Фрагмент текста:
⟨

В концлагере они продолжали передавать нам еду через колючую проволоку. 3 августа родился мой брат Женя. Я спросила у мамы: как он смог родиться в таких условиях? Помогли люди, нашлась повитуха, ответила она. Нас у мамы стало трое.
Ни еды нормальной, ни одежды, какое-то тряпье, в которое заворачивали малыша. Кормить его мама не смогла - молоко исчезло. Она размачивала крохотную пайку жмыха и через тряпочку давала ее братику сосать. Если честно, мы даже хотели, чтобы он умер, но мальчик выжил вопреки невыносимым условиям. Если бы не добрые люди, рисковавшие собой, которые передавали нам еду через проволоку под током, мы бы и года не продержались. Но через два года нас ждали новые испытания.
Русский бауэр
- Заключенных начали распределять по германским бауэрам (фермерам). Нас долго не брали - кому нужна работница с тремя детьми? Но один бауэр нас пожалел. Он убедил охранников, что дети могут сортировать овощи и фрукты, которые он выращивает для солдат фюрера, значит, принесут пользу Германии. Наш будущий хозяин Михайлов заговорил с нами на чистом русском языке. Он оказался эмигрантом, уехавшим из России в 1917 году.
Если бы не он, мы бы не выжили. Но работать приходилось и днем и ночью. Мама - в поле, я, семилетняя девочка, оставалась с двумя маленькими братьями. Иногда маме удавалось достать для нас еду. Овощи или бутылку молока она прятала под мышкой. Мама была очень сильной, с детства познавшей тяжелый крестьянский труд. Она делала все, чтобы сохранить нам жизнь. Пока мама была целый день в поле, мы буквально паслись у дома: ели все что растет, в основном траву. Так продержались еще два года.
Однажды мы услышали канонаду приближавшегося фронта. В марте сорок пятого нас освободили наступавшие войска. Наши! Помню закопченное лицо советского танкиста: «Бегите отсюда - тут сейчас будет жарко»! А куда бежать с тремя детьми? Отступавшие немцы могли расстрелять нас. Мы прятались то в костеле, то в большом доме. Бегали под пулями и среди взрывов в этом хаосе, по сути между двух огней. Больше всего нас ранили слова русских солдат: «Ага, на немцев работали!» А мы так ждали этой встречи... Мама всю войну прятала зашитый в одежду советский паспорт. Его и предъявляла, когда то платформе товарняка, то на лошади добиралась с нами до города Гродно. Здесь нас забрали в фильтрационный лагерь, сделали по адресу в паспорте запрос в Татарию, в Чистополь. Когда пришло подтверждение, что мы действительно там проживали, нас отправили на родину. Мы доплыли колесным пароходом до Чистополя.
Когда сошли на берег, мама упала на землю. И, обнимая ее руками, то плакала, то выла в голос. Ее не узнавали - уезжала красивая жена офицера в элегантной шляпке, а вернулась постаревшая и почерневшая от пережитых страданий женщина в лохмотьях. Нас считали погибшими, никто не верил, что мы вернемся. Отец пришел с фронта контуженный через год после победы. Он тоже считал нас погибшими. Но и на этом наши испытания не кончились.

⟩

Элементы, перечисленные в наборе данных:

⟨

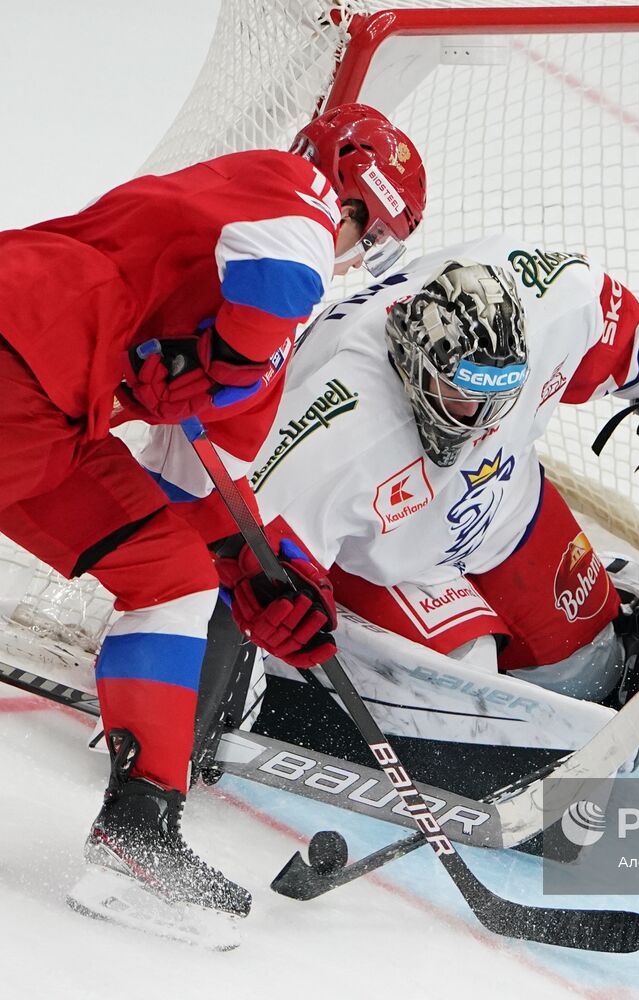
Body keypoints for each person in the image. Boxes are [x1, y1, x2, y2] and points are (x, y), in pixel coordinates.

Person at [150, 233, 639, 801]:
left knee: (592, 668)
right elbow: (217, 543)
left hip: (501, 507)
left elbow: (626, 337)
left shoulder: (557, 298)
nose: (481, 419)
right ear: (412, 362)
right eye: (464, 402)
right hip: (391, 556)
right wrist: (229, 643)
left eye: (499, 399)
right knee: (477, 710)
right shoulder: (332, 423)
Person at [0, 101, 425, 942]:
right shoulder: (281, 187)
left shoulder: (248, 287)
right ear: (352, 203)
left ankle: (138, 837)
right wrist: (221, 360)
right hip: (24, 337)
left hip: (49, 413)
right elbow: (280, 273)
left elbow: (196, 482)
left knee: (174, 577)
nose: (354, 261)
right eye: (370, 239)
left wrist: (260, 566)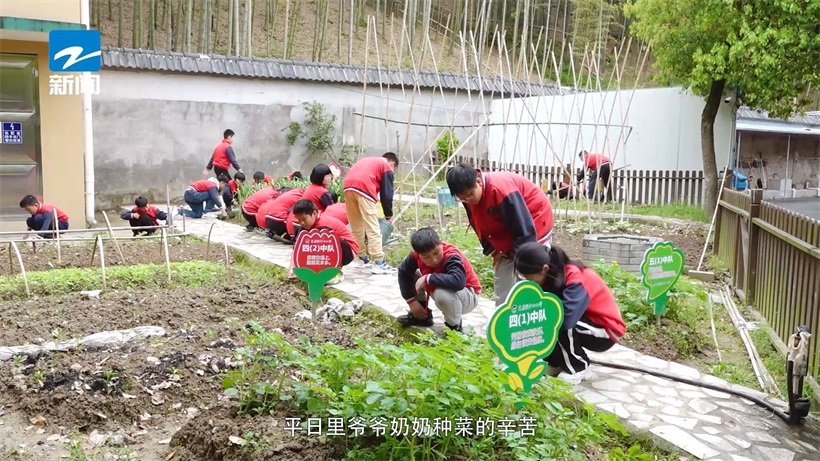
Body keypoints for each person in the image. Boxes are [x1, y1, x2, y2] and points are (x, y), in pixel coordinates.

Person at [514, 242, 626, 384]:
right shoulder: (551, 276)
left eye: (530, 278)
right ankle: (556, 363)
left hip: (606, 331)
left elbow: (567, 319)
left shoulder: (575, 277)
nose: (529, 283)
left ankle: (578, 366)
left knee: (557, 319)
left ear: (544, 269)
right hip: (585, 321)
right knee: (547, 317)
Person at [445, 164, 553, 307]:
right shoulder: (467, 197)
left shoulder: (501, 189)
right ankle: (502, 315)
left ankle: (533, 313)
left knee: (527, 274)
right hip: (507, 226)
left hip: (534, 221)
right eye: (462, 199)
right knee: (502, 273)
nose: (468, 200)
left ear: (478, 181)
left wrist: (521, 262)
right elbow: (478, 224)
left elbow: (525, 230)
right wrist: (494, 250)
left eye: (471, 194)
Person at [396, 228, 482, 333]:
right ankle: (422, 316)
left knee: (442, 293)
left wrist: (428, 278)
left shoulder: (451, 255)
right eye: (426, 257)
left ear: (441, 243)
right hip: (446, 289)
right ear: (418, 254)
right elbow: (403, 271)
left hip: (468, 295)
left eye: (436, 252)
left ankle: (454, 328)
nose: (434, 259)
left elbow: (458, 282)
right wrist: (412, 302)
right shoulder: (414, 256)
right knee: (413, 274)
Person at [343, 152, 399, 274]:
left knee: (356, 226)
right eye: (394, 169)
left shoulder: (369, 160)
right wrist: (388, 215)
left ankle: (361, 258)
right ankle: (379, 262)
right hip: (364, 188)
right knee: (372, 227)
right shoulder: (386, 166)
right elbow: (387, 195)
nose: (392, 172)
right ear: (392, 164)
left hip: (348, 187)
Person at [287, 200, 359, 285]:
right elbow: (297, 248)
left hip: (347, 251)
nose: (302, 222)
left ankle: (334, 270)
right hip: (329, 251)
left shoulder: (323, 225)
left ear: (314, 214)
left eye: (304, 219)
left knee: (321, 236)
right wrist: (292, 269)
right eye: (299, 220)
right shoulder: (304, 226)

⟩

Задание:
Кем оказался бауэр Михайлов, который, согласно фрагменту, заговорил с семьей на чистом русском языке?

Ожидаемый ответ:
Эмигрантом, уехавшим из России в 1917 году.